Addio a «Sigaro», una vita nel rock militante

Pochi giorni fa è scomparso Angelo Conti, leader della Banda Bassotti, gruppo ska-punk della scena musicale antifascista romana.

di Luca Pakarov (*)

Musica. Oggi i funerali del frontman e chitarrista della Banda Bassotti, Angelo Conti, scomparso a 62 anni

«Sono un avanzo di cantiere, rifiuto questa società, che ti ringrazia a calci nel sedere e toglie il pane a chi non ce l’ha», è uno dei testi di Avanzi de cantiere, brano e titolo di uno degli album più significativi della Banda Bassotti. Correva l’anno 1995, le canzoni erano state scritte da Angelo «Sigaro» Conti, frontman e chitarrista della band romana. «Sigaro» è scomparso martedì a 62 anni dopo una breve malattia, l’annuncio è stato dato martedì sul profilo facebook della Banda Bassotti con un laconico quanto incisivo: «Chi lotta non sarà mai schiavo. Ciao Sigaro».

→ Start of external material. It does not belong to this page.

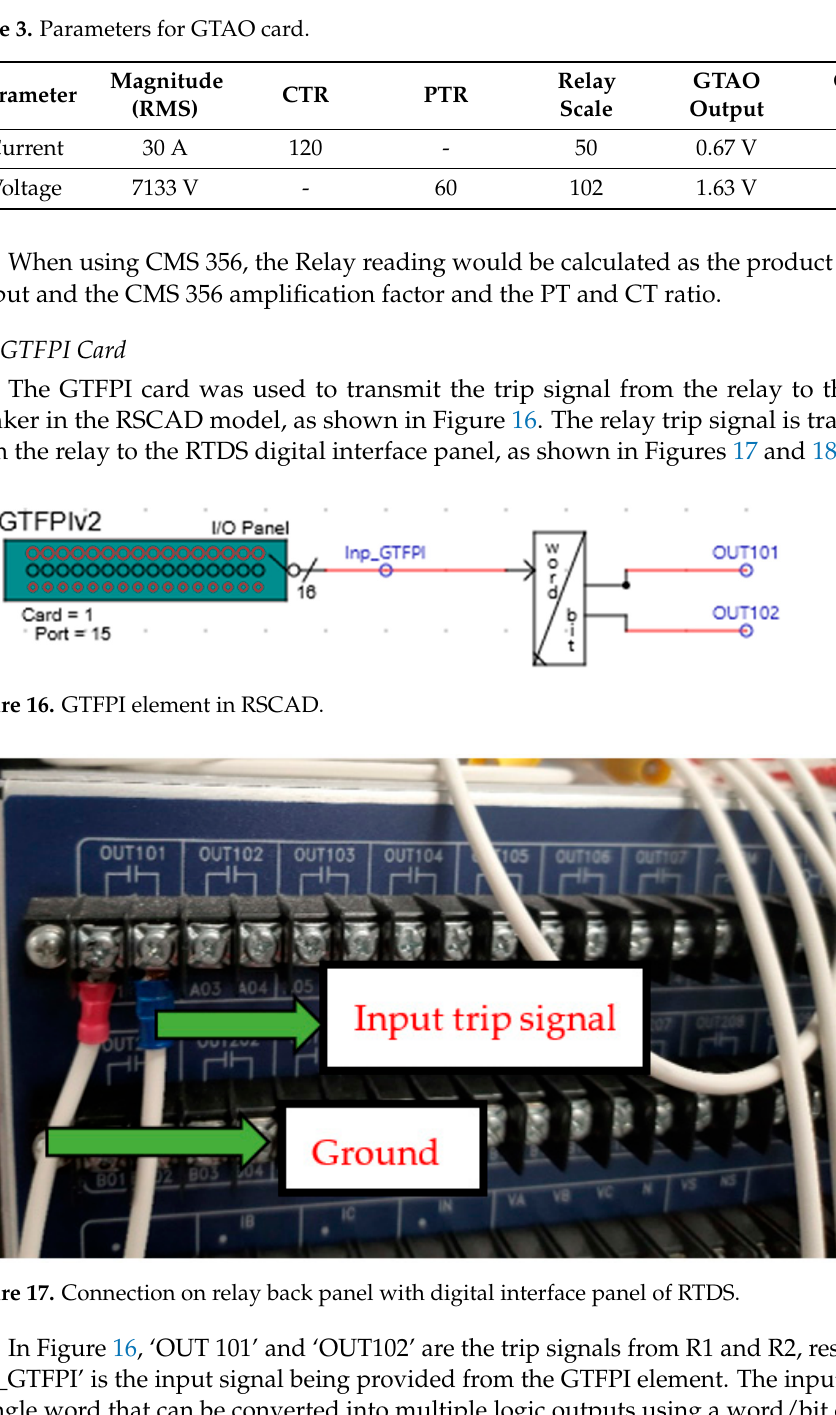
Figure 18. Digital interface panel of RTDS receiving signal from relay. The connections coming from ‘OUT 101 ′ shown in Figure 17 were provided to the digital interface panel, as shown in Figure 18. As mentioned previously, two ports of the panel were used, i.e., one for relay R1 and one for relay R2. The input trip signal coming from relay was connected to the digital input channel on the panel, and the ground signal coming from relay was connected to the ground input on the panel. 5.4. Applying Faults to the System Figure 19 shows the fault logic developed in RSCAD for the system. ‘SW1 ′ , ‘SW2 ′ , and ‘SW3 ′ were the switch elements in RSCAD, which denoted phases of the system. Each switch needed to be turned on to introduce the fault on the corresponding phase. For ex- ample, to apply a three-phase fault, all three switches must be turned on. Each fault type in RSCAD was assigned a binary value, which had a corresponding decimal value, as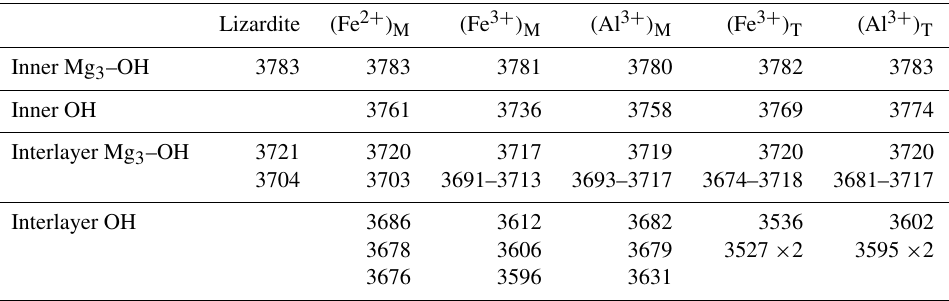
Table 2. Theoretical transverse optical (TO) OH stretching frequencies (cm − 1 ) in pure and Al- and Fe-bearing lizardite. The frequencies reported for Mg 3 OH in the substituted models correspond to the main band associated with an in-phase motion of the OH groups and to IR- active modes displaying out-of-phase displacement patterns. Depending on the system, the intensity of the latter can be spread over several modes in the specified frequency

La sua è la storia di quel rock militante che non sbiadisce malgrado tutto, quello che fa riferimento certo a Joe Strummer ma da cui si è distinto, riuscendo a cavare dallo ska italiano un collante potentissimo per i momenti difficili o per le grandi feste. Tuttora risuonano nei cortei quegli inni – e quelle idee – come la cover di Stalingrado o Figli della stessa rabbia, capaci di resistere ai partiti politici, ai cambi generazionali, allo sfaldarsi dei centri sociali e all’evolversi della scena musicale. La militanza politica di Angelo Conti era a monte, nel lavoro di manovale nella cooperativa XXV Aprile e gli amici con cui, prima di iniziare a suonare, partiva per costruire scuole in Nicaragua.

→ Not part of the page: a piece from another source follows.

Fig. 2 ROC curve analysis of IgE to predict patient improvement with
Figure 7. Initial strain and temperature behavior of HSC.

A fine anni ’80, da un coro da osteria, era nata l’idea della band con Gianpaolo «Picchio» Picchiami e David Cacchione. Da lì, oltre alle canzoni, una presa di posizione dietro l’altra in favore della Palestina, delle lotte dell’America Latina, dell’indipendentismo dei Paesi Baschi (e la fratellanza con i Negu Gorriak), a fianco ai manifestanti del G8 di Genova, dei No Tav o in favore degli insorti di Kiev. Se a Bilbao era considerato una star, in svariate occasioni in Italia venne attaccato dai fascisti, come a Villa Ada nel 2007.

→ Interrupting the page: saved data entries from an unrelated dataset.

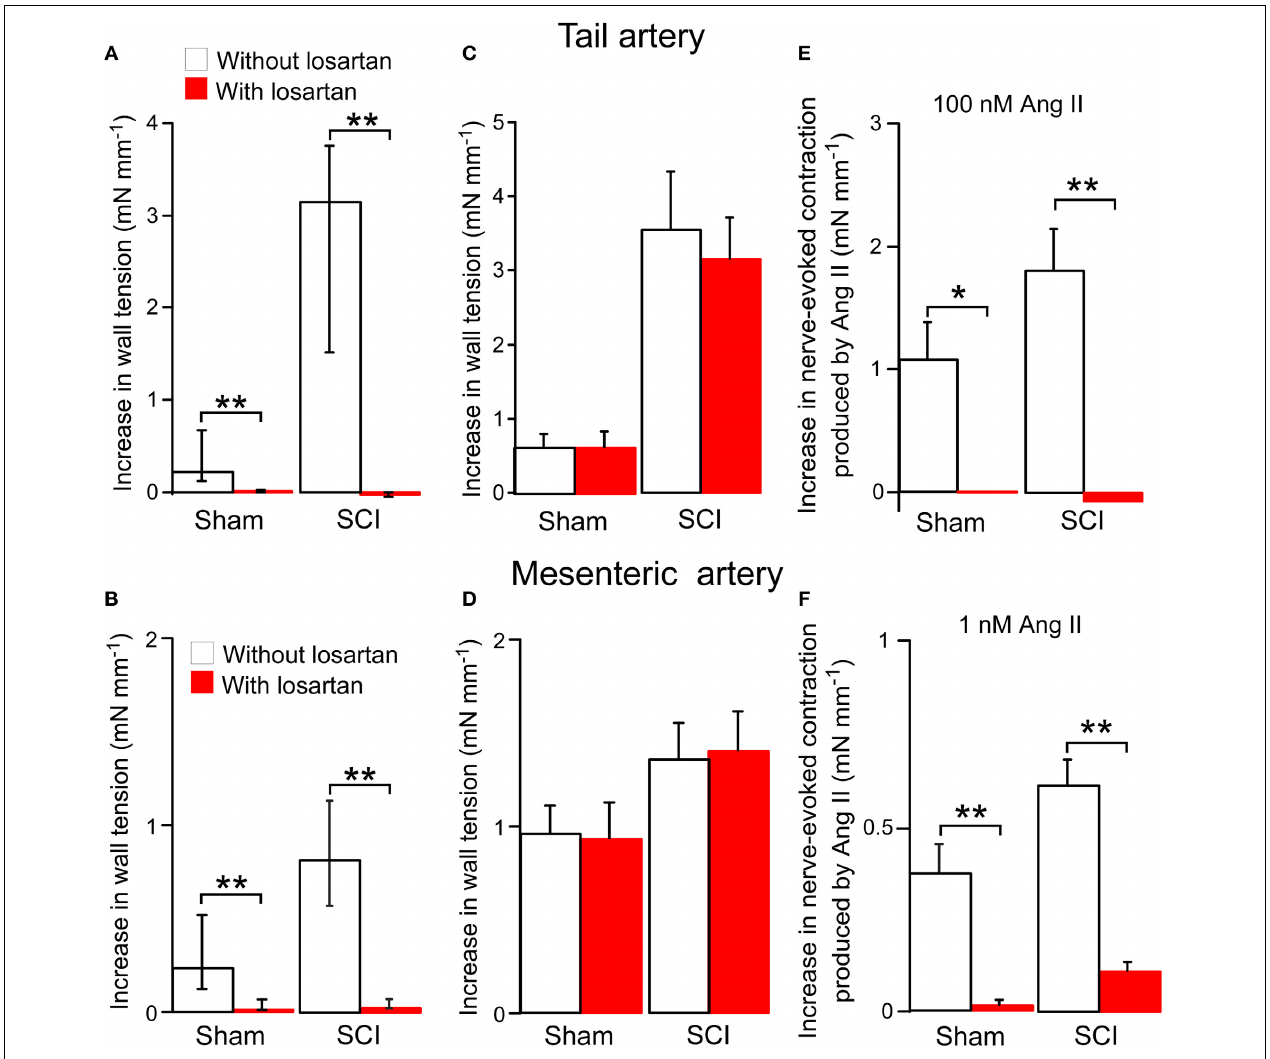
FIGURE 4 | The angiotensin II (Ang II) type 1 receptor antagonist losartan (100nM) blocked both Ang II-evoked contractions and the enhancement of nerve-evoked contractions produced by Ang II in tail arteries and mesenteric arteries from sham-operated and spinal cord injured (SCI) rats. On its own losartan did not change nerve-evoked contractions. (A,B) Peak increases in wall tension produced by 100nM Ang II in tail arteries ( A ; sham-operated n = 8, SCI n = 8) or mesenteric arteries ( B ; sham-operated n = 7, SCI n = 6) in the absence ( white bars ) or in the presence ( red bar ) of losartan. (C,D) Peak increases in wall tension evoked by nerve stimulation (tail artery: 5 stimuli at 0.5Hz; mesenteric artery: 20 stimuli at 10Hz) before ( white bar ) and during ( red bar ) application of losartan in tail arteries ( C ;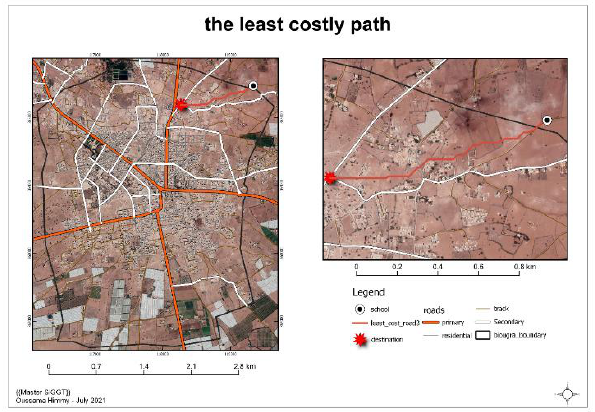
Figure 12 . Least costly access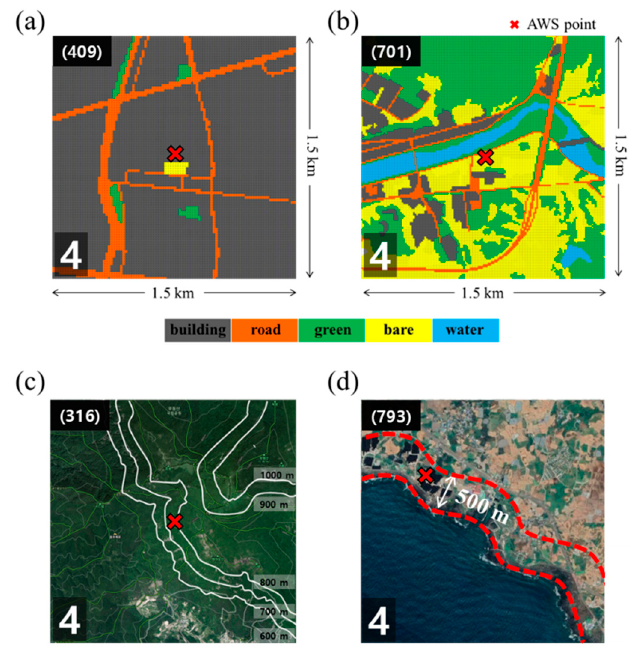
Figure 1. Classification of the automated weather stations (AWSs) for land-use ( a , b ) and topography types ( c , d ). Red symbols and white solid lines in ( c ) represent AWSs and contour lines, respectively. The deviant crease lines in ( d ) indicate the area within 500 m from the coastline.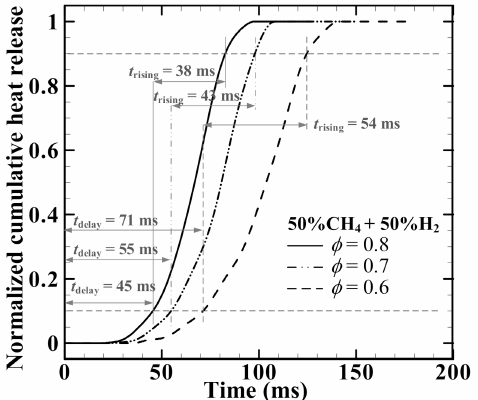
Figure 4. The normalized cumulative heat release (NCHR) for 50% CH 4 /50% H 2 /air at different equivalence ratios, φ = 0.6, 0.7, and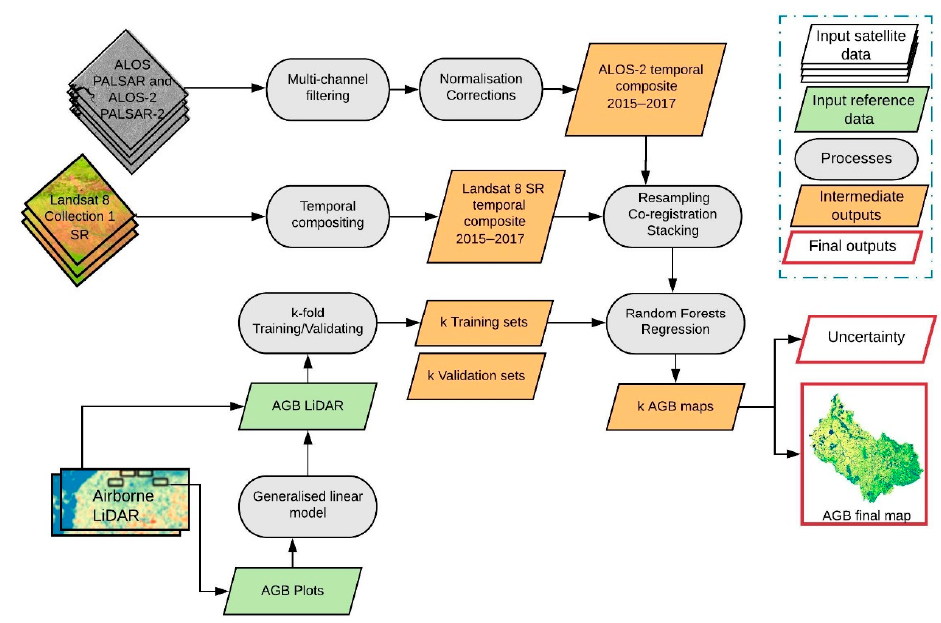
Figure 2. Flowchart showing the methodology used to produce the aboveground biomass (AGB) map of the Rio Vermelho watershed, Goiás State, Brazil. SR = surface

Gli Assalti Frontali l’hanno ricordato scrivendo: «Con la Banda hai girato il mondo, Nicaragua, Euskadi, il Venezuela, la Colombia, Donbass, e quando stavi a Roma quanti concerti abbiamo fatto insieme per le cause più belle, quelle degli oppressi e dei ribelli». Uno spirito internazionalista raccontato nel documentario La brigata internazionale del regista Antonio Di Domenico (2016), che lottava contro l’imperialismo tanto che, malgrado la malattia, fino a pochi giorni fa era in Cile in concerto. La Gang dedicò alla Banda Bassotti il brano Il paradiso non ha confini, dove venivano definiti dei manovali del paradiso.

Marino Severini non riesce a descriverci un fratello incontrato 35 anni orsono e con cui ha condiviso, più che i palchi, tanta vita: «Era un comunista. Era un intellettuale organico alla classe operaia, senza conoscerla nei libri o nei film. È nato e cresciuto nella classe operaia, per questo si è messo a servizio della sua gente scrivendo delle canzoni popolari di lotta per l’emancipazione. Semplicemente non si tirava mai indietro quando c’era d’aiutare l’ultimo disgraziato della terra».